Andrew Klavan’s latest episode of The Andrew Klavan Show takes a simple pleasure — watching movie trailers — and turns it into a cultural battleground. Released as part of his podcast and video feed in July 2025, the episode “Which Movie Trailer Is Better: The Original or The Remake?” walks viewers through old theatrical promos side-by-side with modern remake trailers, and it lands where conservatives have been right all along: much of Hollywood prefers spectacle over substance.
Klavan methodically watches and reacts, pointing out how the instincts of classic marketing and storytelling have been gutted by modern studios that chase clicks and corporate talking points. The episode even comes with the familiar sponsor breaks, a reminder that conservative creators now have to hustle in a marketplace dominated by monopolistic platforms and woke brand deals.
What stands out in Klavan’s take is his impatience with the remake machine that treats our cultural memory like a cash cow to be milked and discarded. He doesn’t romanticize every old film, but he defends craftsmanship and coherence — things that too often vanish when a studio remakes a picture to hit some demographic checklist or to flatter its woke executives. Those are not mere aesthetics; they are the values of a culture being hollowed out by a profit-first, politics-second Hollywood.
The episode also makes the obvious point that trailers themselves have been transformed into feverish, noise-heavy teasers that hide plot and pander to mood rather than story. Klavan’s comparison shows that older trailers often trusted audiences to care about characters and stakes, while many modern previews assume viewers need to be dazzled and distracted to buy a ticket. That shift mirrors the broader decline in storytelling integrity and the rise of marketing over meaning.
This isn’t just nostalgia; it’s a call to action for Americans who still believe in telling honest stories that shape virtue, not just revenue. Conservative creators and audiences must keep supporting filmmakers who prioritize narrative, moral complexity, and real heroism — and stop funneling money to studios that churn out soulless remakes and virtue-signaling ads. Daily Wire hosts like Klavan are filling the gap, but real change happens when consumers vote with their wallets and tastes.

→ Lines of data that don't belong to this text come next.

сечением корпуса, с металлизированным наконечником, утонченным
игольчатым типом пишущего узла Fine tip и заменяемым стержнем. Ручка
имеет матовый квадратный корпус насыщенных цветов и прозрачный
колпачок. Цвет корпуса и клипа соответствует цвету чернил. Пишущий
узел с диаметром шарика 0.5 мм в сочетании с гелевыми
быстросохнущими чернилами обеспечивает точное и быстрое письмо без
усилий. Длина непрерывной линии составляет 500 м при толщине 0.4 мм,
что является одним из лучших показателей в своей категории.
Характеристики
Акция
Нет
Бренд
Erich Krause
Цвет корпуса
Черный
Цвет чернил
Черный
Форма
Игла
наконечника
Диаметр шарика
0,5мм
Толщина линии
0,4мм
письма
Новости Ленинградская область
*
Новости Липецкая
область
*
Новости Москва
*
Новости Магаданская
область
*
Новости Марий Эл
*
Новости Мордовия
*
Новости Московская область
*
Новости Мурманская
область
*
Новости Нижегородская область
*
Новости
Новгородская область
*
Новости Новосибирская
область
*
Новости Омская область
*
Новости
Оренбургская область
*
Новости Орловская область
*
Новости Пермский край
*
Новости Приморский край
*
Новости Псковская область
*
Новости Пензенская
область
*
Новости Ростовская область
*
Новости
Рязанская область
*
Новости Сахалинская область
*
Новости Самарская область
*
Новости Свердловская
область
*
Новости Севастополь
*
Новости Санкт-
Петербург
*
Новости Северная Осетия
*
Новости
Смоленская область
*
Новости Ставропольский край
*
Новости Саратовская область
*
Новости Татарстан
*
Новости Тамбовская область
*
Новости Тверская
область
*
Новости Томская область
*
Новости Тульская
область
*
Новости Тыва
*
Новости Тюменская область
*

If you care about rescuing our cultural institutions from the conveyor belt of remakes, Klavan’s episode is a brisk, entertaining primer in how to spot the difference between workmanship and window dressing. Watch the old trailers, watch the remakes, and don’t let the corporate gatekeepers tell you what counts as a classic — reclaim it for hardworking Americans who still value art that edifies and entertains.